### Entries shown

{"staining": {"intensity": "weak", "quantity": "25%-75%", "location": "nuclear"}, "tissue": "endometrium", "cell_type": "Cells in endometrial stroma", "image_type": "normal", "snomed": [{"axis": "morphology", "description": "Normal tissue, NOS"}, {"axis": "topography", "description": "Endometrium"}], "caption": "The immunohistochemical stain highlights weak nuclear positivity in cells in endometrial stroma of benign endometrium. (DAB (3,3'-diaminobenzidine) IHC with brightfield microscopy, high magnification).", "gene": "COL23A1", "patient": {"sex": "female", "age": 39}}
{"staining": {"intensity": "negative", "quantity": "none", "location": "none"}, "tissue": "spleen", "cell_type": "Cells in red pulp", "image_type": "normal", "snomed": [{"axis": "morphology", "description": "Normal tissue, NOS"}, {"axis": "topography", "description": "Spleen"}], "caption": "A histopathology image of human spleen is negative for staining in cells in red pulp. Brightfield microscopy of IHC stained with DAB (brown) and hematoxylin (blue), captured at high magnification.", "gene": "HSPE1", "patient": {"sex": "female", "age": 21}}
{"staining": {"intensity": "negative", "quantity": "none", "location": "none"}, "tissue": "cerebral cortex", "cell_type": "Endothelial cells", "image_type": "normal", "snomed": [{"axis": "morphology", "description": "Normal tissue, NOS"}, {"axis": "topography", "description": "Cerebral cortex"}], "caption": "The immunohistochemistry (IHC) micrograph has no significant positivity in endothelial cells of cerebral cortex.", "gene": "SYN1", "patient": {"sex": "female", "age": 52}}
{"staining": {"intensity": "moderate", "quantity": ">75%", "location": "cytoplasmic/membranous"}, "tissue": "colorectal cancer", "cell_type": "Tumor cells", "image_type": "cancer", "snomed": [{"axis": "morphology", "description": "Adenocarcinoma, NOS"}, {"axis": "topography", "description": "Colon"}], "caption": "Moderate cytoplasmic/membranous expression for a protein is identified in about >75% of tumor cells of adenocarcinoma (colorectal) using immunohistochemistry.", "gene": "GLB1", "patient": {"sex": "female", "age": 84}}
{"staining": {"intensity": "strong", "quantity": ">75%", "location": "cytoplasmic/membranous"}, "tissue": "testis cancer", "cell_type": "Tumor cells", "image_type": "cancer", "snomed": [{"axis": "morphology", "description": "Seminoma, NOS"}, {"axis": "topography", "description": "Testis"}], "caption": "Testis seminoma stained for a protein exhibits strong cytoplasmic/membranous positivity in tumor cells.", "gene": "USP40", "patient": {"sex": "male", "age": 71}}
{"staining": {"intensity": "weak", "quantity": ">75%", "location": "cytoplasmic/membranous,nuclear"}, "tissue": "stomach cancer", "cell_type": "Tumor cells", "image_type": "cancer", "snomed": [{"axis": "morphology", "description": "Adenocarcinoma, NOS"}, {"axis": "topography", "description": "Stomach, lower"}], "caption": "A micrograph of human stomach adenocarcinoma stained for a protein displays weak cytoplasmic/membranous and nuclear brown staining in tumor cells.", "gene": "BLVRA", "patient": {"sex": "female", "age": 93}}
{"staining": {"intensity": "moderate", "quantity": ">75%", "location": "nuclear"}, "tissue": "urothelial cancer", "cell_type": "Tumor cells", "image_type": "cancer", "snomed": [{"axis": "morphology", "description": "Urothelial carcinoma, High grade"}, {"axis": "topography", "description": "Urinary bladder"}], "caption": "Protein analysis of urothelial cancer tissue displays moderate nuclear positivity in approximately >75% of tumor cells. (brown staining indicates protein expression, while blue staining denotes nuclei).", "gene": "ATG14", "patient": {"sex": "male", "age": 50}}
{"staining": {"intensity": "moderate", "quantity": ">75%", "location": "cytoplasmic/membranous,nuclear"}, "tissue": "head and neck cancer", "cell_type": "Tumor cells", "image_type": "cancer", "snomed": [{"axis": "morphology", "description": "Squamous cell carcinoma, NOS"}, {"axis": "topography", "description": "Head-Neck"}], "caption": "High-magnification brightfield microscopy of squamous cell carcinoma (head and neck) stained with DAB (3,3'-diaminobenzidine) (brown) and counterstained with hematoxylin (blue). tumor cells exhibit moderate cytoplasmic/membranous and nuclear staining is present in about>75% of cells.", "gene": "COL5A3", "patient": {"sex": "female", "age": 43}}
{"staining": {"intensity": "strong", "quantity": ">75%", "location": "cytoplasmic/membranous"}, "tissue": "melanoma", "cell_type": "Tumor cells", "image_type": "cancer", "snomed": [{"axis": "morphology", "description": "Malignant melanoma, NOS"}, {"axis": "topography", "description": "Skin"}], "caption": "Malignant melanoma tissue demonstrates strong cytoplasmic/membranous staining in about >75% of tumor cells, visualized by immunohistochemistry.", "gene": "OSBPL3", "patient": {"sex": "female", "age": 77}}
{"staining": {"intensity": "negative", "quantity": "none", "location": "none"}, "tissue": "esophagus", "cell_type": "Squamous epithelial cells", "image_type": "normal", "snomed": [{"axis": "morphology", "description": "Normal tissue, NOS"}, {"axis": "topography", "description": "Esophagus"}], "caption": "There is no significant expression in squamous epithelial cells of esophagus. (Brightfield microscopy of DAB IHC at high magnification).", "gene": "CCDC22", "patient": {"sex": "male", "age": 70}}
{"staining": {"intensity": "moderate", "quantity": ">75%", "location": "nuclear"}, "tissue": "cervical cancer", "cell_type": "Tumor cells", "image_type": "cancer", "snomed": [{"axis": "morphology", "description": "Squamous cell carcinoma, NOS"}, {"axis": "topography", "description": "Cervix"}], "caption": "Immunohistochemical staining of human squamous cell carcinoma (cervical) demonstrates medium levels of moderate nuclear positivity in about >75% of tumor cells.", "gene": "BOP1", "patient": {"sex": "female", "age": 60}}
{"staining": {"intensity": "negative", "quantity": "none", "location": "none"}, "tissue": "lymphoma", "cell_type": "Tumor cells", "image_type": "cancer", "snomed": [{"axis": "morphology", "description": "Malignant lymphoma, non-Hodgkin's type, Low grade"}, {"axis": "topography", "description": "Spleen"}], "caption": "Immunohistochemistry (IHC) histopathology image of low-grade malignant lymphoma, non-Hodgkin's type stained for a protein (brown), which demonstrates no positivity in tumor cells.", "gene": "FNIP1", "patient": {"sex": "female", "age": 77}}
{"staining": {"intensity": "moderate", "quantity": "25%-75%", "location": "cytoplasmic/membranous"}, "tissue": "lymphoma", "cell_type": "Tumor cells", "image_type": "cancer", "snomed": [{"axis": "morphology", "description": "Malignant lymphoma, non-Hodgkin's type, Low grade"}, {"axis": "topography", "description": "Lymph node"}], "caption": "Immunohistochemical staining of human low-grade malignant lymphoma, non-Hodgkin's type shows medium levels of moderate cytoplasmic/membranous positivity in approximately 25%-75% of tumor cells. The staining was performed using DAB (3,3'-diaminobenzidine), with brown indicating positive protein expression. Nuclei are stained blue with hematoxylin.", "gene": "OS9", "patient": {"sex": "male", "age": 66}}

### Your objective
Repeat the entries word for word. Skip none of them.

### Task solution
{"staining": {"intensity": "weak", "quantity": "25%-75%", "location": "nuclear"}, "tissue": "endometrium", "cell_type": "Cells in endometrial stroma", "image_type": "normal", "snomed": [{"axis": "morphology", "description": "Normal tissue, NOS"}, {"axis": "topography", "description": "Endometrium"}], "caption": "The immunohistochemical stain highlights weak nuclear positivity in cells in endometrial stroma of benign endometrium. (DAB (3,3'-diaminobenzidine) IHC with brightfield microscopy, high magnification).", "gene": "COL23A1", "patient": {"sex": "female", "age": 39}}
{"staining": {"intensity": "negative", "quantity": "none", "location": "none"}, "tissue": "spleen", "cell_type": "Cells in red pulp", "image_type": "normal", "snomed": [{"axis": "morphology", "description": "Normal tissue, NOS"}, {"axis": "topography", "description": "Spleen"}], "caption": "A histopathology image of human spleen is negative for staining in cells in red pulp. Brightfield microscopy of IHC stained with DAB (brown) and hematoxylin (blue), captured at high magnification.", "gene": "HSPE1", "patient": {"sex": "female", "age": 21}}
{"staining": {"intensity": "negative", "quantity": "none", "location": "none"}, "tissue": "cerebral cortex", "cell_type": "Endothelial cells", "image_type": "normal", "snomed": [{"axis": "morphology", "description": "Normal tissue, NOS"}, {"axis": "topography", "description": "Cerebral cortex"}], "caption": "The immunohistochemistry (IHC) micrograph has no significant positivity in endothelial cells of cerebral cortex.", "gene": "SYN1", "patient": {"sex": "female", "age": 52}}
{"staining": {"intensity": "moderate", "quantity": ">75%", "location": "cytoplasmic/membranous"}, "tissue": "colorectal cancer", "cell_type": "Tumor cells", "image_type": "cancer", "snomed": [{"axis": "morphology", "description": "Adenocarcinoma, NOS"}, {"axis": "topography", "description": "Colon"}], "caption": "Moderate cytoplasmic/membranous expression for a protein is identified in about >75% of tumor cells of adenocarcinoma (colorectal) using immunohistochemistry.", "gene": "GLB1", "patient": {"sex": "female", "age": 84}}
{"staining": {"intensity": "strong", "quantity": ">75%", "location": "cytoplasmic/membranous"}, "tissue": "testis cancer", "cell_type": "Tumor cells", "image_type": "cancer", "snomed": [{"axis": "morphology", "description": "Seminoma, NOS"}, {"axis": "topography", "description": "Testis"}], "caption": "Testis seminoma stained for a protein exhibits strong cytoplasmic/membranous positivity in tumor cells.", "gene": "USP40", "patient": {"sex": "male", "age": 71}}
{"staining": {"intensity": "weak", "quantity": ">75%", "location": "cytoplasmic/membranous,nuclear"}, "tissue": "stomach cancer", "cell_type": "Tumor cells", "image_type": "cancer", "snomed": [{"axis": "morphology", "description": "Adenocarcinoma, NOS"}, {"axis": "topography", "description": "Stomach, lower"}], "caption": "A micrograph of human stomach adenocarcinoma stained for a protein displays weak cytoplasmic/membranous and nuclear brown staining in tumor cells.", "gene": "BLVRA", "patient": {"sex": "female", "age": 93}}
{"staining": {"intensity": "moderate", "quantity": ">75%", "location": "nuclear"}, "tissue": "urothelial cancer", "cell_type": "Tumor cells", "image_type": "cancer", "snomed": [{"axis": "morphology", "description": "Urothelial carcinoma, High grade"}, {"axis": "topography", "description": "Urinary bladder"}], "caption": "Protein analysis of urothelial cancer tissue displays moderate nuclear positivity in approximately >75% of tumor cells. (brown staining indicates protein expression, while blue staining denotes nuclei).", "gene": "ATG14", "patient": {"sex": "male", "age": 50}}
{"staining": {"intensity": "moderate", "quantity": ">75%", "location": "cytoplasmic/membranous,nuclear"}, "tissue": "head and neck cancer", "cell_type": "Tumor cells", "image_type": "cancer", "snomed": [{"axis": "morphology", "description": "Squamous cell carcinoma, NOS"}, {"axis": "topography", "description": "Head-Neck"}], "caption": "High-magnification brightfield microscopy of squamous cell carcinoma (head and neck) stained with DAB (3,3'-diaminobenzidine) (brown) and counterstained with hematoxylin (blue). tumor cells exhibit moderate cytoplasmic/membranous and nuclear staining is present in about>75% of cells.", "gene": "COL5A3", "patient": {"sex": "female", "age": 43}}
{"staining": {"intensity": "strong", "quantity": ">75%", "location": "cytoplasmic/membranous"}, "tissue": "melanoma", "cell_type": "Tumor cells", "image_type": "cancer", "snomed": [{"axis": "morphology", "description": "Malignant melanoma, NOS"}, {"axis": "topography", "description": "Skin"}], "caption": "Malignant melanoma tissue demonstrates strong cytoplasmic/membranous staining in about >75% of tumor cells, visualized by immunohistochemistry.", "gene": "OSBPL3", "patient": {"sex": "female", "age": 77}}
{"staining": {"intensity": "negative", "quantity": "none", "location": "none"}, "tissue": "esophagus", "cell_type": "Squamous epithelial cells", "image_type": "normal", "snomed": [{"axis": "morphology", "description": "Normal tissue, NOS"}, {"axis": "topography", "description": "Esophagus"}], "caption": "There is no significant expression in squamous epithelial cells of esophagus. (Brightfield microscopy of DAB IHC at high magnification).", "gene": "CCDC22", "patient": {"sex": "male", "age": 70}}
{"staining": {"intensity": "moderate", "quantity": ">75%", "location": "nuclear"}, "tissue": "cervical cancer", "cell_type": "Tumor cells", "image_type": "cancer", "snomed": [{"axis": "morphology", "description": "Squamous cell carcinoma, NOS"}, {"axis": "topography", "description": "Cervix"}], "caption": "Immunohistochemical staining of human squamous cell carcinoma (cervical) demonstrates medium levels of moderate nuclear positivity in about >75% of tumor cells.", "gene": "BOP1", "patient": {"sex": "female", "age": 60}}
{"staining": {"intensity": "negative", "quantity": "none", "location": "none"}, "tissue": "lymphoma", "cell_type": "Tumor cells", "image_type": "cancer", "snomed": [{"axis": "morphology", "description": "Malignant lymphoma, non-Hodgkin's type, Low grade"}, {"axis": "topography", "description": "Spleen"}], "caption": "Immunohistochemistry (IHC) histopathology image of low-grade malignant lymphoma, non-Hodgkin's type stained for a protein (brown), which demonstrates no positivity in tumor cells.", "gene": "FNIP1", "patient": {"sex": "female", "age": 77}}
{"staining": {"intensity": "moderate", "quantity": "25%-75%", "location": "cytoplasmic/membranous"}, "tissue": "lymphoma", "cell_type": "Tumor cells", "image_type": "cancer", "snomed": [{"axis": "morphology", "description": "Malignant lymphoma, non-Hodgkin's type, Low grade"}, {"axis": "topography", "description": "Lymph node"}], "caption": "Immunohistochemical staining of human low-grade malignant lymphoma, non-Hodgkin's type shows medium levels of moderate cytoplasmic/membranous positivity in approximately 25%-75% of tumor cells. The staining was performed using DAB (3,3'-diaminobenzidine), with brown indicating positive protein expression. Nuclei are stained blue with hematoxylin.", "gene": "OS9", "patient": {"sex": "male", "age": 66}}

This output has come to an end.